A tristeza colocamo-la longe. Ou atrás de uns óculos de sol que nunca se tiram, mesmo quando chove muito.
Colocamo-la num frasco todo preto para que ninguém a vislumbre e atamo-la com cordas fortes. Depois, atiramo-la para dentro do mar mais longínquo que habite os meandros da nossa alma.

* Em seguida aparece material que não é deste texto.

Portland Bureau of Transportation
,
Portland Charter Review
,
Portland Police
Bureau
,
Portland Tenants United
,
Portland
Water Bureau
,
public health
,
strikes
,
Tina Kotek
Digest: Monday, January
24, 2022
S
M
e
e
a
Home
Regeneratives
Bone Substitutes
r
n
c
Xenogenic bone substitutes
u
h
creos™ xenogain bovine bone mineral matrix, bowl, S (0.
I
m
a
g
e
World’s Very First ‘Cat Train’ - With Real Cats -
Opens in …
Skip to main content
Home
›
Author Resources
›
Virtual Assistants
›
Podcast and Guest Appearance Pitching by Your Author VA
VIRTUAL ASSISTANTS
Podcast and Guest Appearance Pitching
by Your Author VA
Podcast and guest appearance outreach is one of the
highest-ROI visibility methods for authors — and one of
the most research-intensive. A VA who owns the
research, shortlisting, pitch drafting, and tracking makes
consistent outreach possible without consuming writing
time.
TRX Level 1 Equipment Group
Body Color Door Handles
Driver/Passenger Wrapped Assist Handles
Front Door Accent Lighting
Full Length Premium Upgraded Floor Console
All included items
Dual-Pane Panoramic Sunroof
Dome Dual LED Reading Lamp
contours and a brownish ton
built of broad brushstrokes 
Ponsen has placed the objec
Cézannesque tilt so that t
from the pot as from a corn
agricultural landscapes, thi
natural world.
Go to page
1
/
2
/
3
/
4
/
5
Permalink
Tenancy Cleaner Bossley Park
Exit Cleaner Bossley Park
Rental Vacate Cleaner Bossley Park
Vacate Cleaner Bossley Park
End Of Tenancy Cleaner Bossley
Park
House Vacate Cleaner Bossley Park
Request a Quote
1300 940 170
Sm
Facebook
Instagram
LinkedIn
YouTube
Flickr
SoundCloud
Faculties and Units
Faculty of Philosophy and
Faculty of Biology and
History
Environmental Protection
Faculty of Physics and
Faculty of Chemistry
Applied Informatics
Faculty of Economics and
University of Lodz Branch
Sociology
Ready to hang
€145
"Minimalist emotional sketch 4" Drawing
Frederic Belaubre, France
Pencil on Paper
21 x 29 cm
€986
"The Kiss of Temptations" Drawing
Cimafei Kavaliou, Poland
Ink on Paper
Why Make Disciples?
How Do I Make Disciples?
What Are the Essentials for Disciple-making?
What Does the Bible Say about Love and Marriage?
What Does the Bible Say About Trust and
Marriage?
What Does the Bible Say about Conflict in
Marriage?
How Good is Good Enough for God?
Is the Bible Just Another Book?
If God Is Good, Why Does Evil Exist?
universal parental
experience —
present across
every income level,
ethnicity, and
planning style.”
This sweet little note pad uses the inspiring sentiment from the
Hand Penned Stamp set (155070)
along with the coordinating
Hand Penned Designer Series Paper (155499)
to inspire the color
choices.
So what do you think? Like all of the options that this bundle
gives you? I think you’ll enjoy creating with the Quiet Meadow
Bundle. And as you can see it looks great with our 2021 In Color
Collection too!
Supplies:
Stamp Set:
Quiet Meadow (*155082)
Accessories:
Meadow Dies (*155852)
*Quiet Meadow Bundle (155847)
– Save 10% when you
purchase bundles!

Não há lugar para a tristeza no mundo onde vivemos. Neste universo de maquinaria, ritmo, produção máxima e positividade a todo o custo não se senta ninguém na cadeira da tristeza. Até na da raiva ousaríamos sentar-nos. Até fica bem partir uns pratos ou uns copos para descarregar as emoções, como se vê nos filmes. Até da raiva se fazem bons filmes. Agora da tristeza? Essa anda pelas ruas, suja, vestida com roupas de ninguém e com contornos de corações velhos. De mão estendida e alma ao peito, à espera de quem a veja. De quem a queira sentir.
Não fiques triste. Não é assim tão mau. Choras depois, em casa. Pensas nisso depois, quando ninguém estiver a ver.
E assim vamos enganando a “pobre” tristeza e a nossa própria pobreza. Enquanto vamos atirando a tristeza para longe, limpando as lágrimas às escondidas e respondendo com disfarces absurdos onde já ninguém cai, estamos a adiar-nos. Estamos a escolher sentir tudo isso, um dia, sem aviso prévio e numa dimensão de tsunami pouco condizente com a nossa natureza do politicamente correto.
Somos tão tristes quando não nos deixamos ficar tristes.
Somos tão pequeninos quando não queremos sentir o que TODOS sentimos.
Tanta vergonha de estar triste.
É preciso pôr a tristeza na primeira fila. Evitar colocá-la na segunda plateia ou nos camarotes com pouca visibilidade. Isto se quisermos evitar que, um dia, nos inunde sem pedir autorização.
Quando vires a (tua) tristeza, vestida das tuas cicatrizes velhas e novas, das roupas da alma que já não vestes, vê se tens a coragem de olhar também para ela e de lhe dar a esmola da tua atenção.